How well I knew all these bits of science! Many a time, instead of enjoying the company of lads of my own age, I had preferred dusting these graphites, anthracites, coals, lignites, and peats! And there were bitumens, resins, organic salts, to be protected from the least grain of dust; and metals, from iron to gold, metals whose current value altogether disappeared in the presence of the republican equality of scientific specimens; and stones too, enough to rebuild entirely the house in Koenigstrasse, even with a handsome additional room, which would have suited me admirably.
But on entering this study now I thought of none of all these wonders; my uncle alone filled my thoughts.

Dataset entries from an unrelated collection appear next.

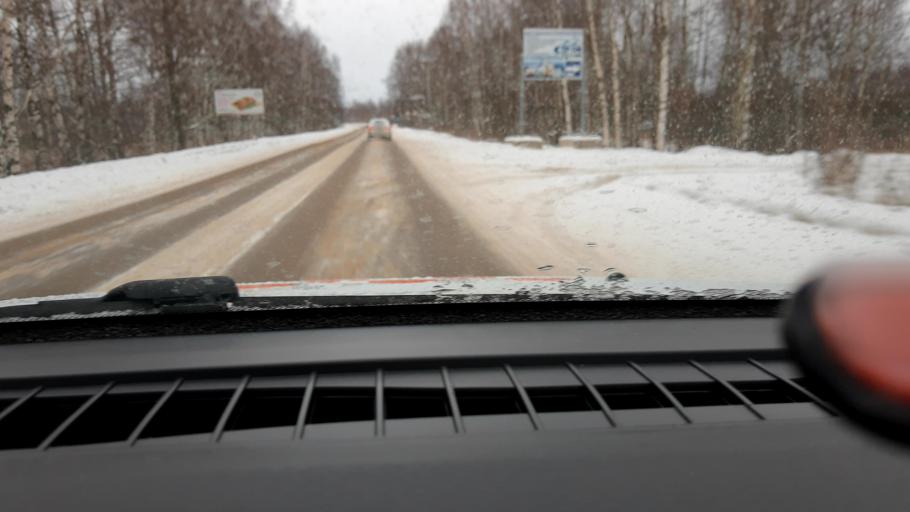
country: RU
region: Nizjnij Novgorod
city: Afonino
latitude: 56.3148
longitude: 44.2183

He had thrown himself into a velvet easy-chair, and was grasping between his hands a book over which he bent, pondering with intense admiration.
"Here's a remarkable book! What a wonderful book!" he was exclaiming.
These ejaculations brought to my mind the fact that my uncle was liable to occasional fits of bibliomania; but no old book had any value in his eyes unless it had the virtue of being nowhere else to be found, or, at any rate, of being illegible.
"Well, now; don't you see it yet?
Why I have got a priceless treasure, that I found his morning, in rummaging in old Hevelius's shop, the Jew." "Magnificent!" I replied, with a good imitation of enthusiasm.
What was the good of all this fuss about an old quarto, bound in rough calf, a yellow, faded volume, with a ragged seal depending from it?
But for all that there was no lull yet in the admiring exclamations of the Professor.
"See," he went on, both asking the questions and supplying the answers.

"Isn't it a beauty?
Yes; splendid! Did you ever see such a binding?
Doesn't the book open easily?
Yes; it stops open anywhere.
But does it shut equally well?
Yes; for the binding and the leaves are flush, all in a straight line, and no gaps or openings anywhere.
And look at its back, after seven hundred years.

Why, Bozerian, Closs, or Purgold might have been proud of such a binding!" While rapidly making these comments my uncle kept opening and shutting the old tome.